2)  Open crumb.  Those big, beautiful, lacy holes in the soft part of the bread.  If you go into a bakery in France, they usually have a loaf opened up for each bread type, to show off what kind of crumb it has, as that is a big indicator of bread quality.  If they don't show you their crumb before you buy, it is probably no good!  So, what does an open crumb mean?  It means that the bread is probably a fairly high hydration (percentage of water used), which means it will be moist.  It means that the gluten developed fully, which you want because it will give the bread structure, a good consistency and texture.  It means the bread rose fully, which also gives a good consistency and texture.  It means there was probably a long and slow fermentation, which helps in developing a divine flavor.   These breads usually also have a dense, chewy crust, that is just a bit crunchy.
This is what open crumb looks like!
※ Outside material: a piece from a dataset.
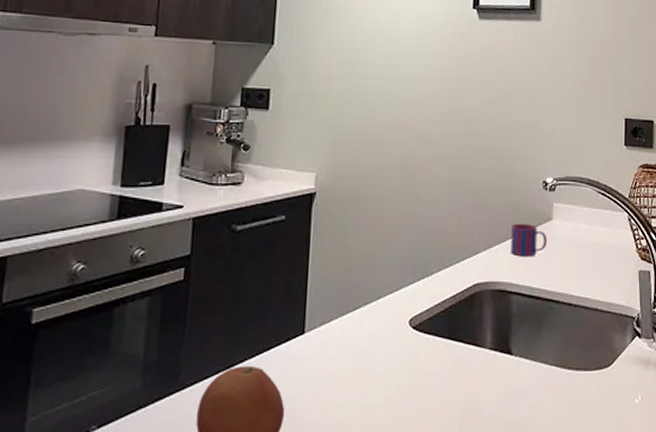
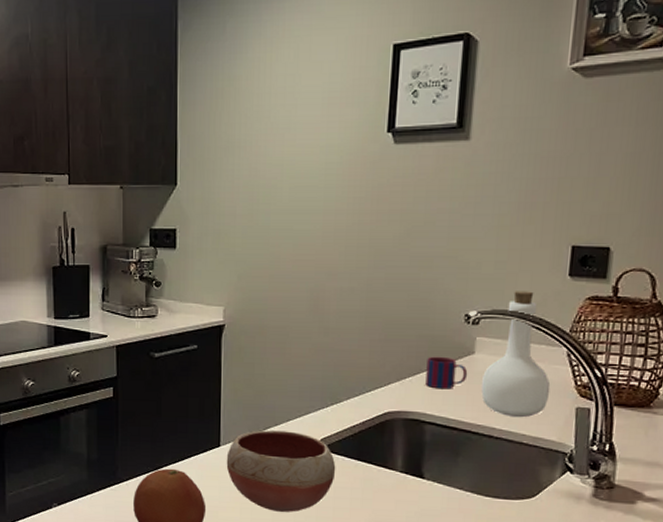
bowl: none [310,310,427,408] -> present [226,430,336,512]
bottle: none [559,159,617,283] -> present [481,291,551,418]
This one is fresh out of the oven.  60% white, 20% semolina, 20% whole wheat.

3) Flavor.  Ok, you can't see this when you buy it, and it is totally a matter of preference, but most people can probably agree on a few factors.  Bread should have flavor.  It depends on the type of bread obviously, as to what flavor it is, but it should be there.  Enough to make you stop and ponder the deliciousness of it.  It usually has a tiny bit of sweetness, even though there probably isn't sugar in the recipe.  The flavor should linger like a good memory.  Also, it shouldn't be overly sour.  I know, naturally risen breads are called sour dough.  But more often than not, they are so sour to the point that they leave a bitter note on your tongue all day.  I don't like when bread does that, although I think  it's preferable to no flavor at all.  I like when it is in a range from no sourness whatsoever, to just a light, almost undetectable sour note that is fleeting.

4) Shininess.  Good breads, unless seeded or something similar, are usually a bit shiny.  Not exactly shiny, but I can't think of a better word.  It means the bread is fresh, that it has been cooked in water vapor (yes! you want this!), and that the crust is probably really tasty.  Shininess is usually an indicator that it was made using a starter and that it has an open crumb, as well. Sorry, you can't know if it is sour from the shiny factor!
A shiny bread I made a while back.  See the shiny?

So, how do you go about making bread that  meets these requirements?  I'll write about it here sometime, or check out Barbara Swell's new bread book, Aunt Barb's Breads.